Nearly 20 years ago, a separate office dedicated to LGBT students on campus with one staff member set foot on NYU. Since then, the NYU Lesbian, Gay, Bisexual, Transgender, and Queer (LGBTQ) Student Center has grown to a pivotal place that accommodates LGBT students on the NYU campus, with two full-time staffs and three graduate assistants – a size that only a handful of universities in the world can afford as a LGBT center.
The center is comprised of a cyber-center, a lounge, and a library for all students, but these facilities are more oriented for satisfying the needs of the LGBTs.
“It is really important to create spaces where LGBT students can find the communities that they can feel affinity with,” said Monroe France, the interim director of the NYU LGBTQ Student Center. “Also, we wanted our LGBT students not only to engage with their social lives, but also enhance their intellectual capabilities in safer environments.”

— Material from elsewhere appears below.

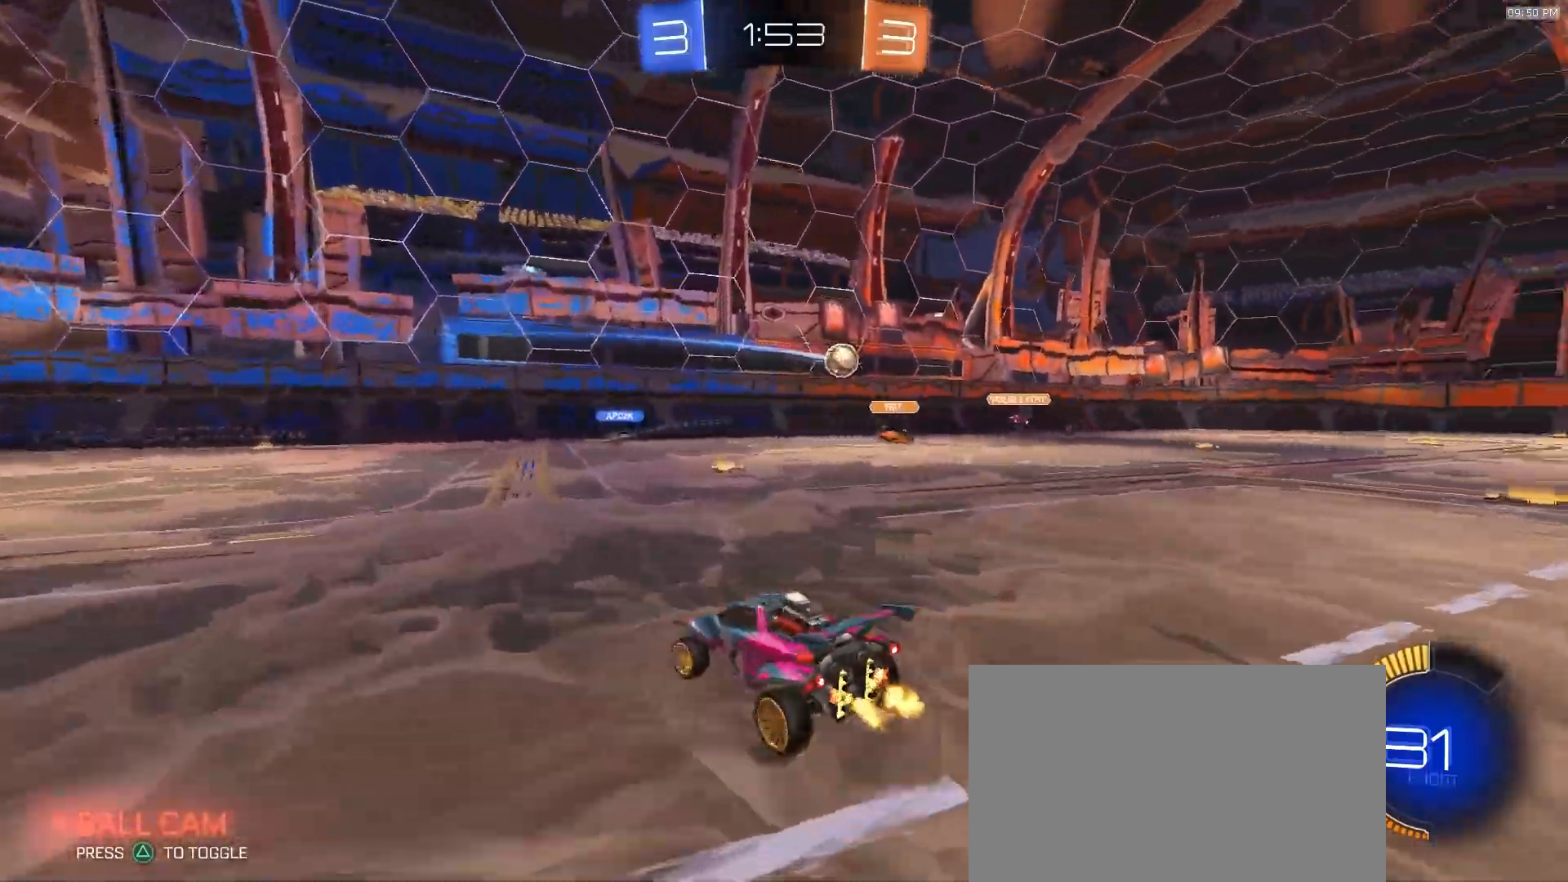
{"buttons": ["R2"], "left_stick": "center", "right_stick": "center", "events": [[250, "left_stick", "center"]]}
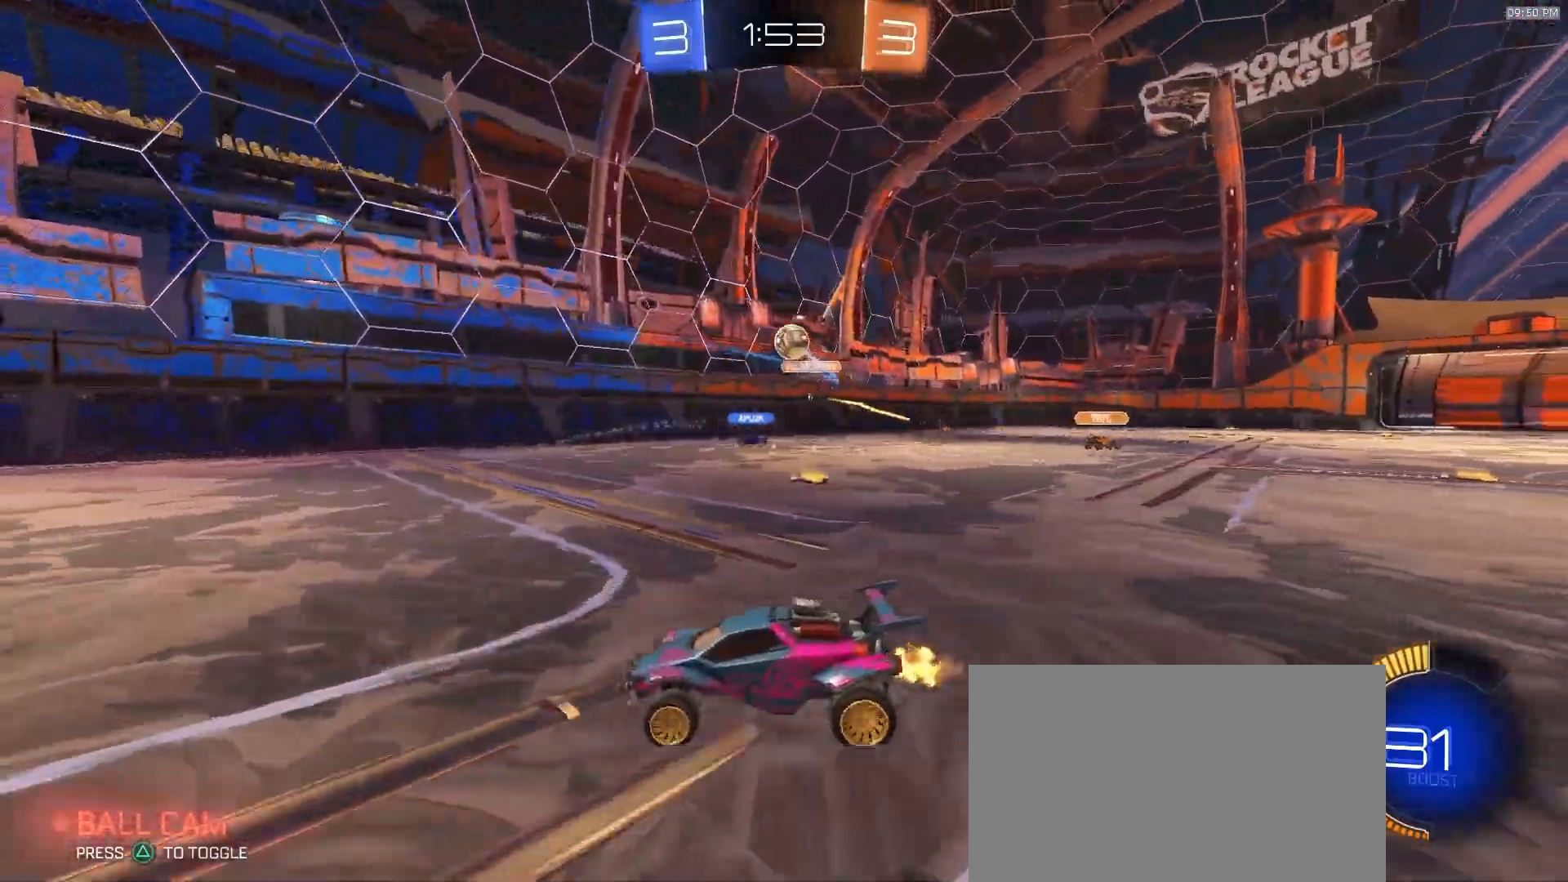
{"buttons": ["TRIANGLE", "R2"], "left_stick": "down-left", "right_stick": "center", "events": [[383, "left_stick", "down-left"], [450, "TRIANGLE", "down"]]}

Over the past year, the center has been working closely with students on a project, which is to identify gender-neutral restrooms on campus and locate them on a campus map for gender non-conforming students. Gender neutral restrooms are for people of any gender identity, and is considered a symbol of inclusion for people who identify outside of gender binary. They have been around the campus for several years, but have not been identified as “gender-neutral” restrooms so far.
“The project has really been driven by our students,” emphasized Lukas LaRiviere, the program administrator of the center. “Students who closely worked with our center went around the campus and surveyed students to ask if they knew any gender neutral restrooms in campus buildings.”
One of the features that the center has is that it not only works on inclusion on the students’ part, but also extends its efforts to every part of the school community, by holding events and programs for faculty and staff as well.
For example, it often holds the Safe Zone program, a program dedicated for training faculty and staff to better understand the LGBT population on campus. Also, the center recently created a poster titled “Top 11 things that faculty and staff should know about LGBTQ lives in NYU.”
“Our belief is that to fully support our students, we first have to make a better campus,” France said. “That starts from educating faculty and staff.”
Professor Roberto Perino, who teaches Opera and Italian at NYU and identifies as gay, revealed that he never had any problem teaching and engaging with members at NYU as a gay person.
“I had no problem with introducing my partner Brian when I met people from school,” professor Perino said. “Also, both students and I have no problem with asking if they have same-sex partners in any of my classes.”
Many students acknowledge the endeavors of the school and professors for creating an inclusive educational environment.
“Professors usually do not call students Mr. or Mrs., making sure for transgender people to feel included,” said Mason Fitch, a student who studies at NYU School of Law.
Another feature of the center would be its location. As NYU is fully immersed in the city, it can bring in numerous important figures in the fields of LGBT activism derived from the diversity of LGBTQ organizations based in New York City.
“We are able to bring quality resources onto our campus that most of the universities in the rest of the world cannot easily acquire,” France said. “For us, it’s very accessible.”
Reciprocally, the center itself becomes a very good resource for LGBT communities in New York City as well as on campus.
“In a big city like New York City, the center is an indispensable place for the LGBT population at NYU and even for the LGBT communities outside,” said Collier-Pitts, a junior and an undergraduate student officer working at the center.
The center also works closely with numerous LGBT student organizations on campus. For example, students who have various interests gathered to create Real Queer Film Series, a program that brings in LGBT identified filmmakers. There are also numerous sports teams comprised of both LGBT students and allies.
LaRiviere explains that having student groups composed mostly of LGBT students does not mean that they are different and should be separated from other students. Instead, students with various interests have gathered to create LGBT-friendly spaces for LGBT students and allies.
“I realized that students who identify themselves as LGBT don’t necessarily regard their sexual orientation or gender identity as the most important aspect out of all different identities that they have,” LaRiviere observed. “It could be just another facet of their identities that others become more aware of.”
France believes that as long as different forms of bias such as homophobia and heterosexism exist in the world, separate and independent centers dedicated for LGBT population should persist on campus.
“University is just another part of the world,” France stressed. “If there is a demand in society, that means there is also the same demand on campus. We have the responsibility to satisfy students’ needs.”